お預けしたままだった母の荷物を受け取り、施設を後にした。車のルームミラーからは、見えなくなるまで見送ってくださる職員の方の姿が見えた。日常の過酷な業務の最中に、当たり前のことを当たり前のこととして施して下さる姿勢に、改めて、こちらの施設に導かれたのは幸運なことだったと感じた。

いつもの帰り道を行く──4ヶ月前の冬の帷には、ぼくの隣に彼女が乗っていた。母の喪失に思いのほか悲しみが湧いてこなかったのは、ぼくが9年も掛けてこの日に準備していたからでは無論なかった。


──彼女がそばにいてくれたから──


母を亡くした日、ひとり悲しみに暮れ崩れ落ちてもおかしくないときに、ぼくを支えたいと、感染のリスクを推してまで遥々東京まで駆けつけてくれた、そんな彼女の優しさがあったからだ。

そのことを思い出して……いや、いまはっきりとわかって、ひとり嗚咽した。

振り返れば、ぼくの始まりのときからそうだ。父はぼくの誕生と入れ替わるようにして先だったが、朗らかで生き抜く力を備えた母のもとに生を受けたお陰で、今日までのぼくがある。やりたい仕事にも恵まれ同志と思える仲間もできた。馴染みの酒場に出かければ掛け値なしにぼくを迎えてくれる友もいる。

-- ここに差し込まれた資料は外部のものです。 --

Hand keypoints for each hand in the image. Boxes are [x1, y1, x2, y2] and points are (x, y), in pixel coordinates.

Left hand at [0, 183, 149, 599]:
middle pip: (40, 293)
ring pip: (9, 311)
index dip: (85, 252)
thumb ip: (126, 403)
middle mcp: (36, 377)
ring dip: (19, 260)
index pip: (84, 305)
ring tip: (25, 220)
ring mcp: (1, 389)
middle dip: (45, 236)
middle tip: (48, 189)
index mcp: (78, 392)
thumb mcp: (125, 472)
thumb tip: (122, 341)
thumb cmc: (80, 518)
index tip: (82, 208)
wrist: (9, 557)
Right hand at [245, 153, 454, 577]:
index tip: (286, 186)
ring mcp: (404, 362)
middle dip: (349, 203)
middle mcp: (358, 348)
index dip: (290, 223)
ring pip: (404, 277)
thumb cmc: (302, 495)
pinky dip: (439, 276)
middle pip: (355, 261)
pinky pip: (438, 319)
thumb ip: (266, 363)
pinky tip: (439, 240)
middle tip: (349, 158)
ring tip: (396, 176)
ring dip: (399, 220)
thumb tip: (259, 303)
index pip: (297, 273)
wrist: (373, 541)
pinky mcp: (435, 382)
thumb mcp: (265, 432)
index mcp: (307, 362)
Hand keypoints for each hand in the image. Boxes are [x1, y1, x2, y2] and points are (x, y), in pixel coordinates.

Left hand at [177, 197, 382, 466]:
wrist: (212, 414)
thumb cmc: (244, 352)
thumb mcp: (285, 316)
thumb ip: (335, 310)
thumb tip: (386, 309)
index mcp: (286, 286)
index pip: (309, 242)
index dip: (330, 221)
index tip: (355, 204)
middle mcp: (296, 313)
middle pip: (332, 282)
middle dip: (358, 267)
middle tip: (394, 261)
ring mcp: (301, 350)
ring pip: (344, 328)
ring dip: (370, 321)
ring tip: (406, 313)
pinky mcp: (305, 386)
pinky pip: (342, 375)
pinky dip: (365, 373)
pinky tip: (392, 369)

そして、こうしてずっと支えて下さった、大勢の介護、医療関係者がいる。家族のストーリーに耳を傾けてくれる、こころの通ったケアが受けられ、母が望んだ老衰での終を叶えて下さった施設の皆さんがいる──。

彼女が急逝する前日、母の海洋葬を行う海周辺の下見に向かった。その道中、ずっと聞いていたのは、彼女と2人でよく観た映画《About Time》のサウンドトラックだった。

その中に、映画用にアレンジされたベン・フォールズの歌がある。映画のテーマソングと言ってもいい一曲だ。


〈The Luckiest〉


この曲を聴き続けながら、母の喪失を体験してなお、ぼくは世界で一番幸運──そう信じようとしていた。

その翌日、彼女が危篤となった。それからずっと、憤りのような感情で考え続けていた。


──ぼくのどこが一番ラッキーなんだ?──


けれどやはり、ぼくは世界一幸運な男だった。春を迎えたその日、未だ収まることを知らない強くて深い涙と共に、そのことを再びこころから呼び覚すことができた。

今は母と彼女が、ぼくの新しい支えになった。涙で曇って見えなくなっていたその真実が、ようやく姿を表そうとしている。